In a large vase, there are 8 roses, 5 daisies, 12 lilies and 9 orchids. If 3 flowers are selected at random, find the probability that at least 1 of the flowers is a lily.
Assuming that the events are dependent. Would you consider this event likely to
occur? Explain your answer.
Can someone show me the calculation. the ans is 0.7426
what is the chance that no flower is a lily?
22/34 * 21/33 * 20/32 = 0.2574
Now subtract that from 1 and you have your answer
To find the probability that at least one of the flowers selected is a lily, we need to calculate the probability of the complement event (where none of the flowers selected is a lily) and subtract it from 1.
The total number of flowers in the vase is 8 + 5 + 12 + 9 = 34.
Calculating the probability of selecting 3 flowers without any lilies:
Probability of selecting a non-lily flower on the first draw = (total non-lily flowers) / (total flowers) = (8 + 5 + 9) / 34 = 22 / 34 = 11 / 17.
Probability of selecting a non-lily flower on the second draw = (total non-lily flowers - 1) / (total flowers - 1) = (22 - 1) / (34 - 1) = 21 / 33.
Probability of selecting a non-lily flower on the third draw = (total non-lily flowers - 2) / (total flowers - 2) = (22 - 2) / (34 - 2) = 20 / 32 = 5 / 8.
Now, multiply the probabilities together to find the probability of not selecting any lilies: (11/17) * (21/33) * (5/8) = 385/1122 ≈ 0.3436.
Finally, subtract this value from 1 to find the probability of at least one lily: 1 - 0.3436 ≈ 0.6564.
Therefore, the probability of at least one of the flowers being a lily is approximately 0.6564.
As for whether this event is considered likely, it ultimately depends on the specific context and the perspective of the person assessing the likelihood.
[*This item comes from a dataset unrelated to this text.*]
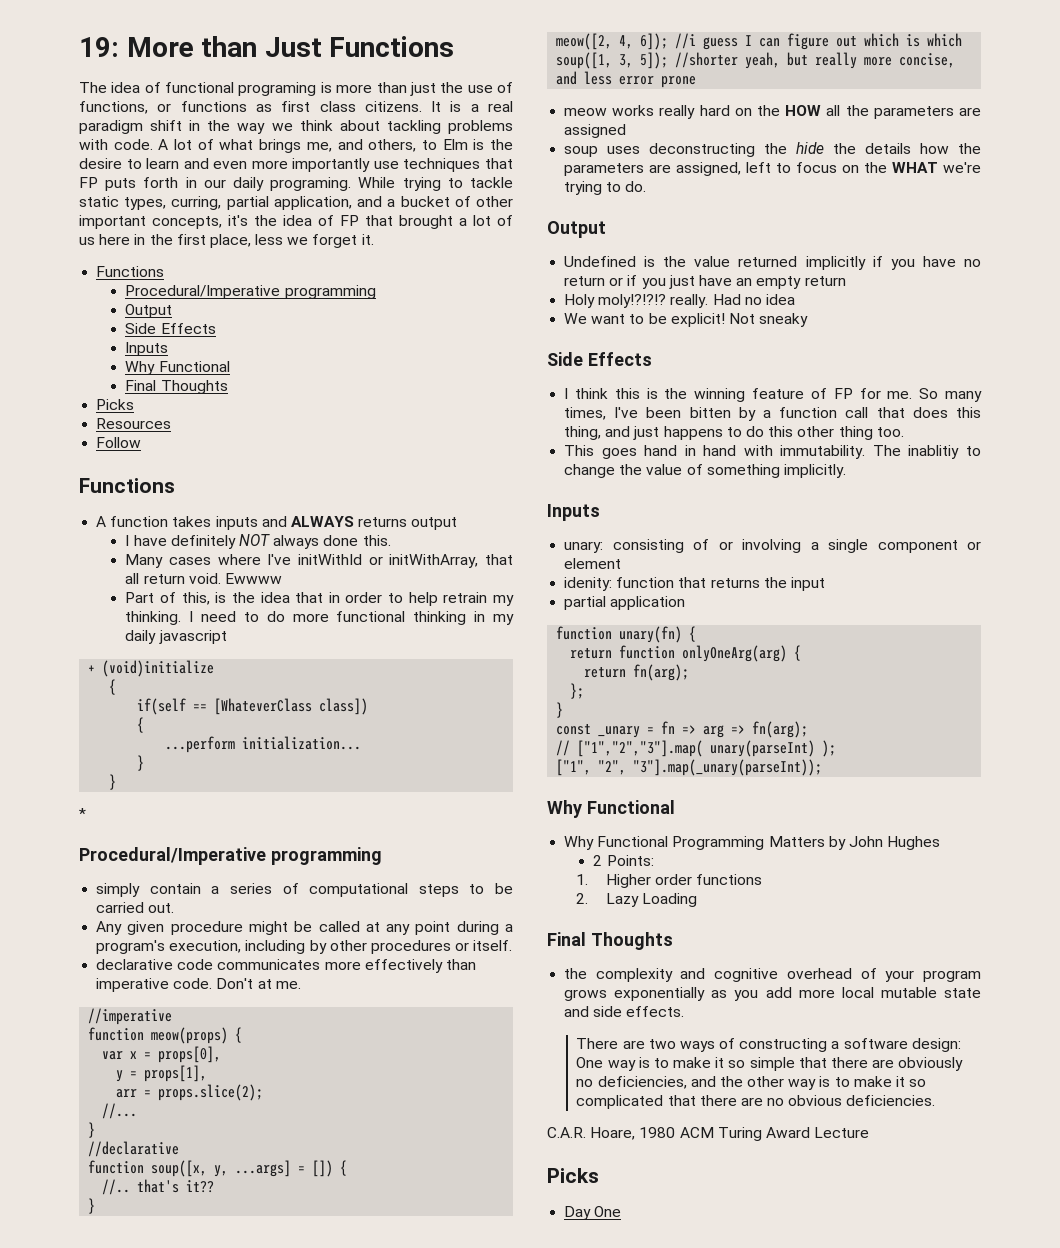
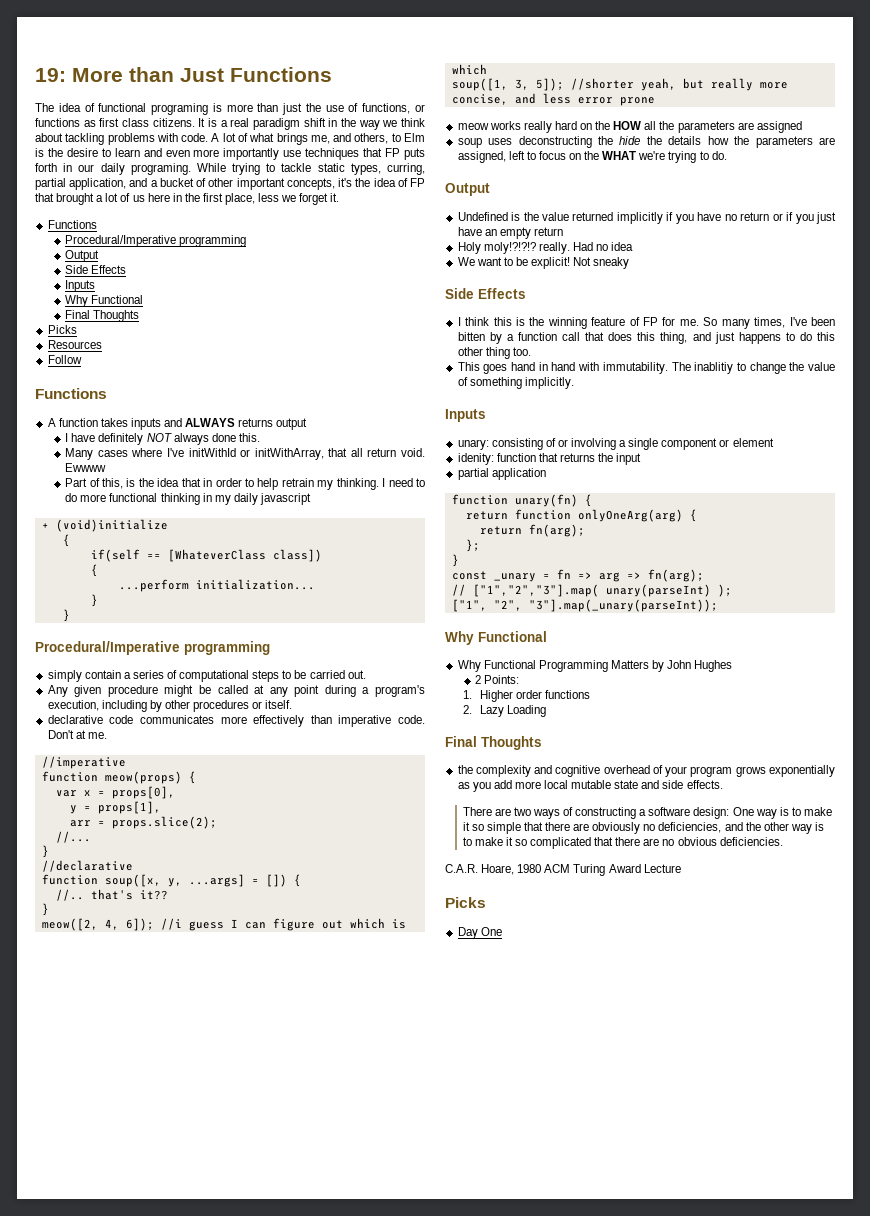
[79,808,86,819] // * -> (70, 615) none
In this case, the probability is greater than 0.5, indicating that it is more likely than not that at least one of the flowers selected will be a lily.
To find the probability that at least 1 of the flowers selected is a lily, we can use the concept of complementary probability. We calculate the probability that none of the flowers selected is a lily and subtract it from 1.
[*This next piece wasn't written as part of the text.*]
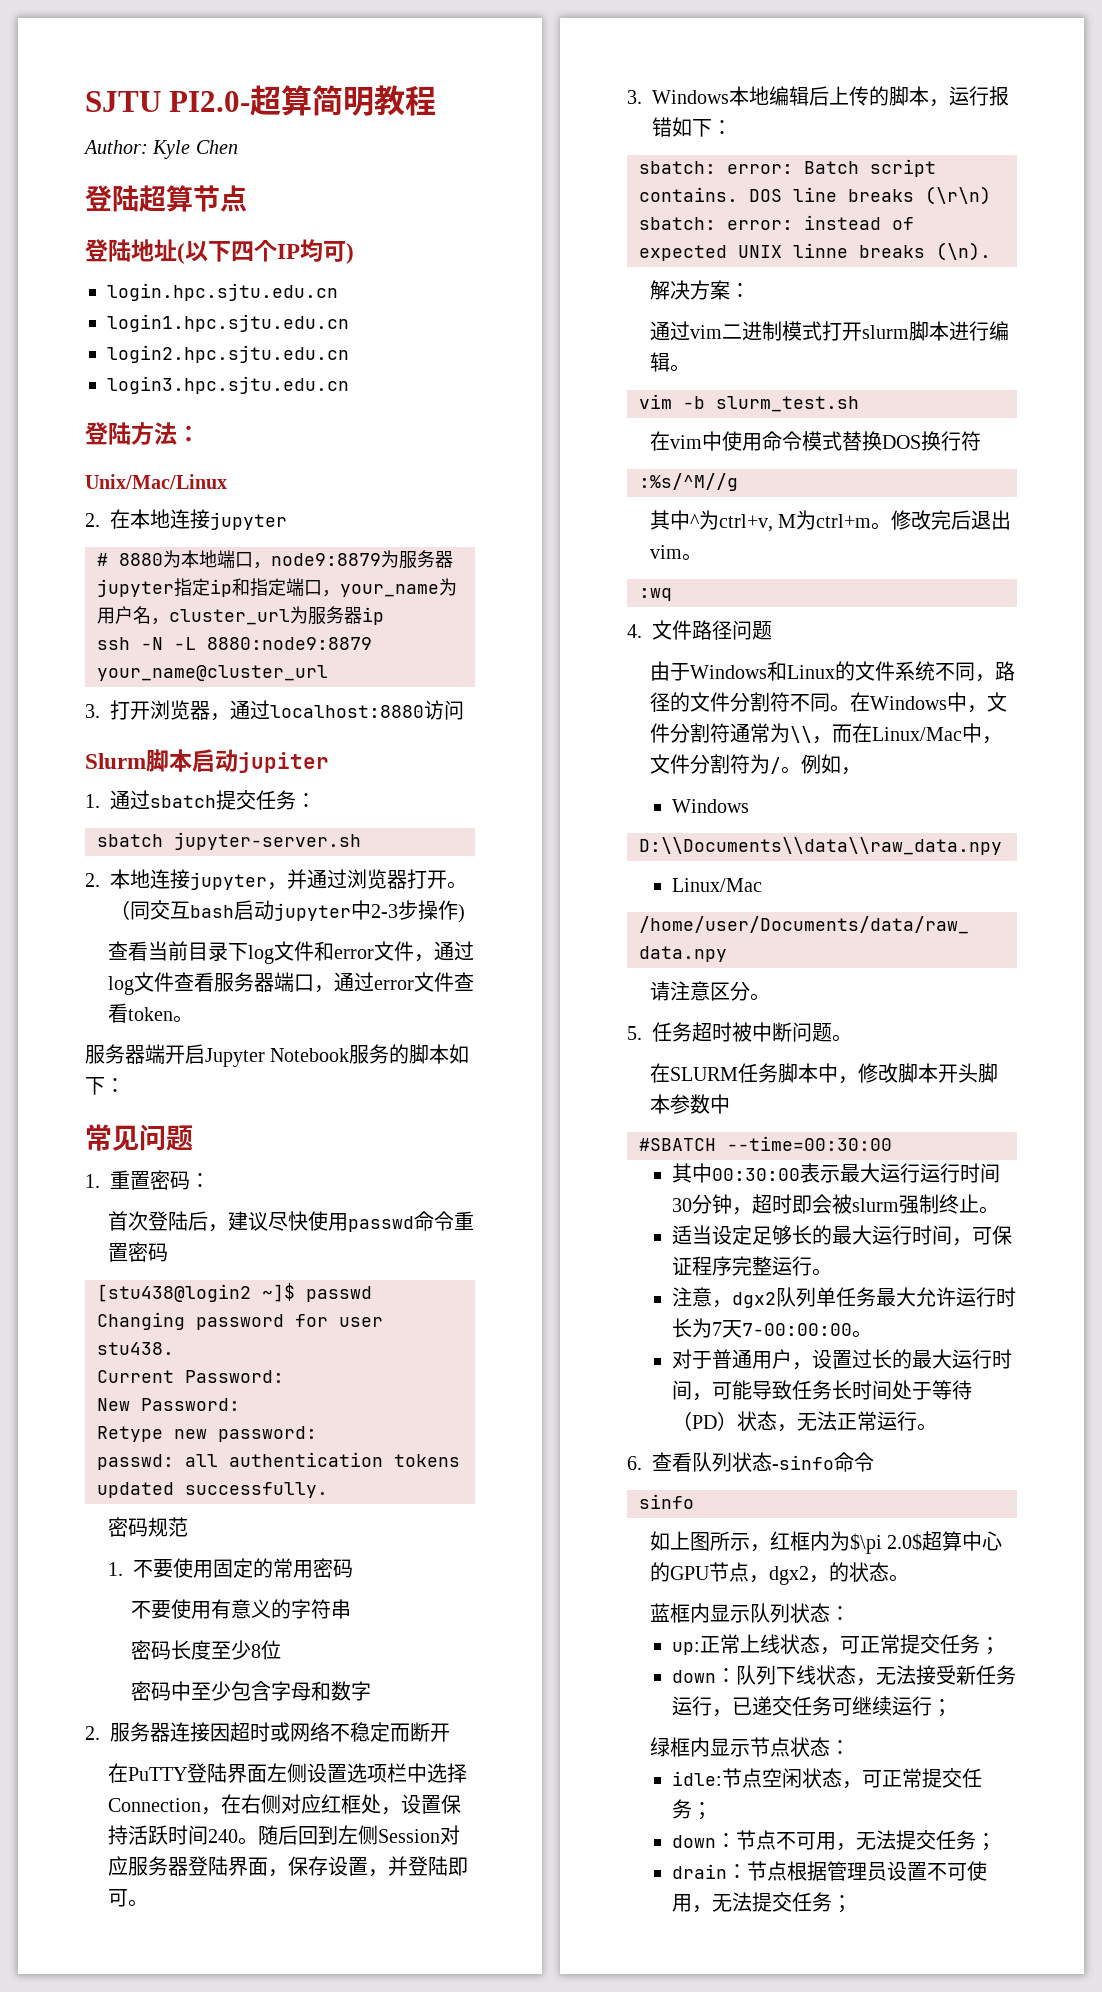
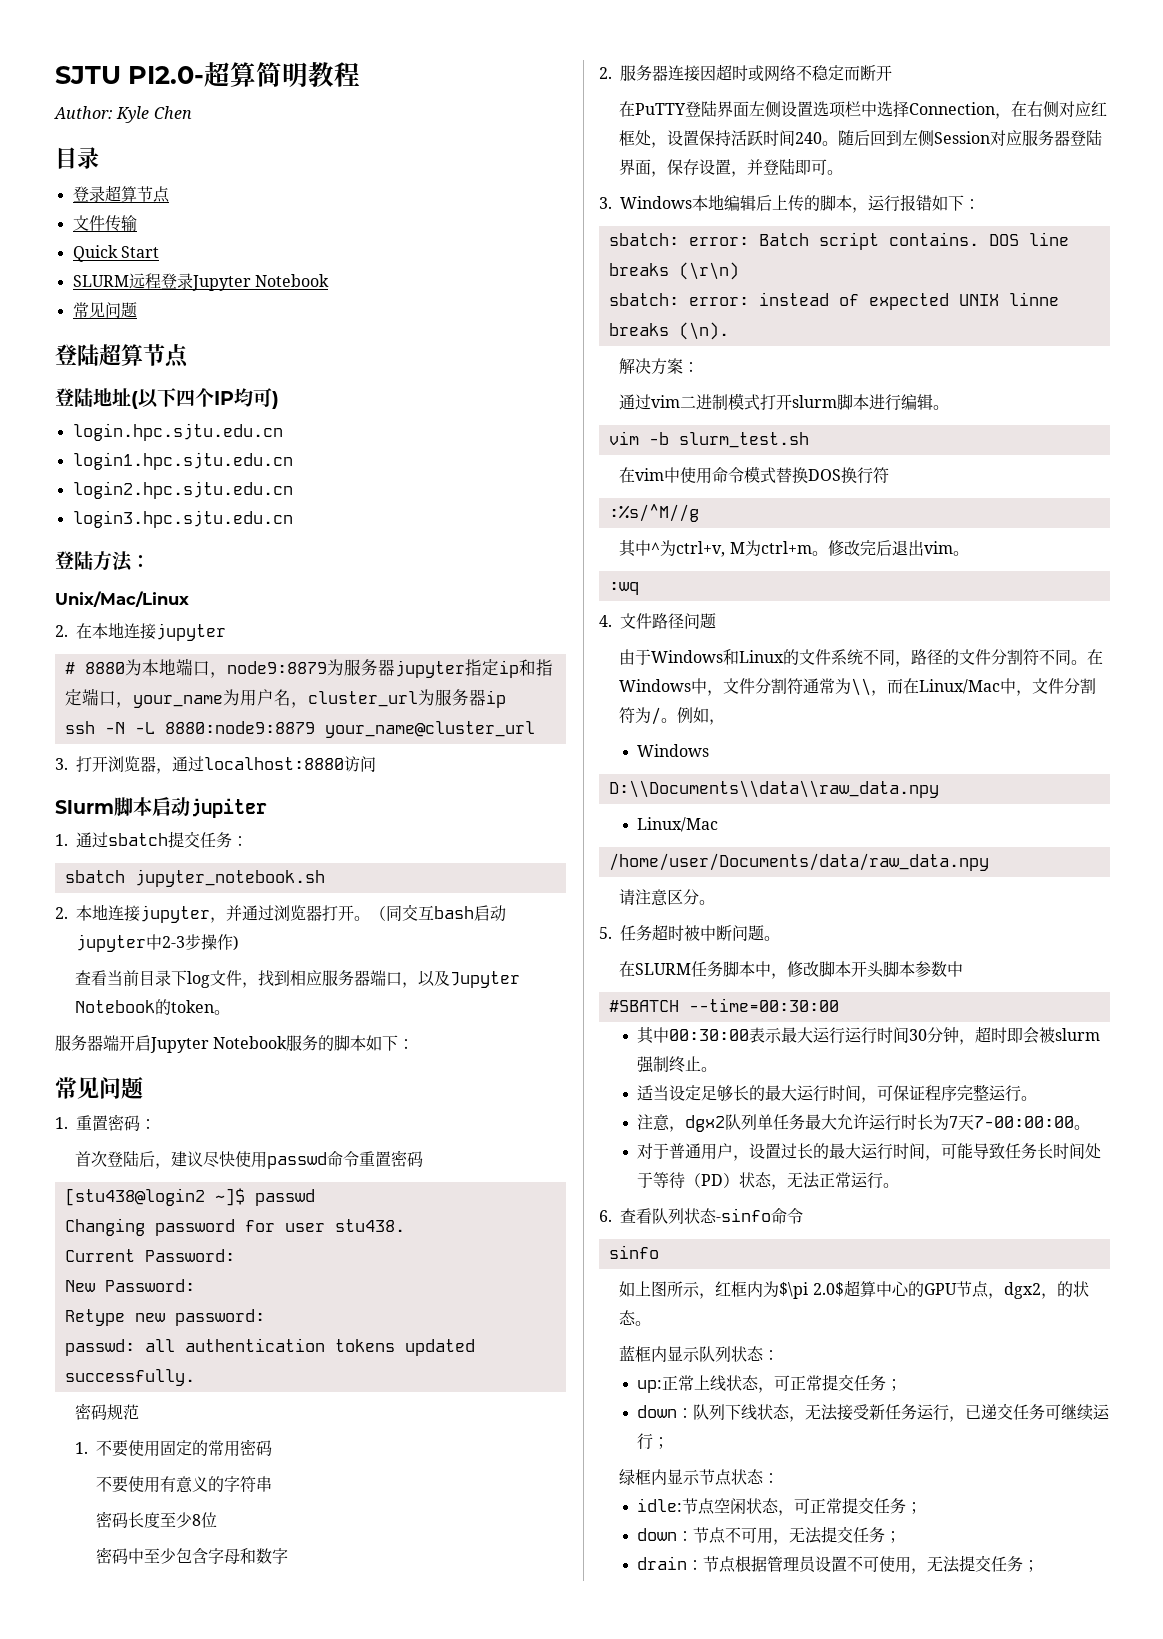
(238, 147) none -> [55,147,99,169] [72,185,170,203] [72,215,137,232] [72,245,159,262] [72,273,329,291] [72,302,137,318] // 目录 // 登录超算节点 // 文件传输 // Quick Start // SLURM远程登录Jupyter Notebook // 常见问题
[174,832,361,850] jupyter-server.sh -> [134,869,325,887] jupyter_notebook.sh
[313,941,474,962] [107,972,474,995] [107,1003,128,1023] 和error文件，通过log文件查看服务器端口，通过error文件查看 -> [242,970,521,988] [75,999,172,1015] ，找到相应服务器端口，以及Jupyter Notebook的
First, let's calculate the probability that none of the flowers selected is a lily:
Step 1: Find the total number of flowers in the vase:
Total number of flowers = 8 roses + 5 daisies + 12 lilies + 9 orchids = 34
Step 2: Find the number of ways to select 3 flowers from the total:
Number of ways to choose 3 flowers = C(34, 3) = 34! / (3! * (34 - 3)!) = 5,244
Step 3: Find the number of ways to choose 3 flowers without any lilies:
Number of ways to choose 3 non-lily flowers = C(22, 3) = 22! / (3! * (22 - 3)!) = 1,540
Step 4: Calculate the probability of selecting 3 non-lily flowers:
Probability of selecting 3 non-lily flowers = 1,540 / 5,244 ≈ 0.2936
Step 5: Find the complementary probability (probability of at least 1 lily):
Probability of at least 1 lily = 1 - 0.2936 ≈ 0.7064
Therefore, the probability that at least 1 of the flowers selected is a lily is approximately 0.7064 or 70.64%.
As for whether this event is likely to occur, it depends on the context and individual perspective. With a probability of around 70.64%, one might consider it relatively probable that at least one of the flowers selected is a lily. However, the likelihood can vary depending on personal expectations and what is considered "likely" in the given context.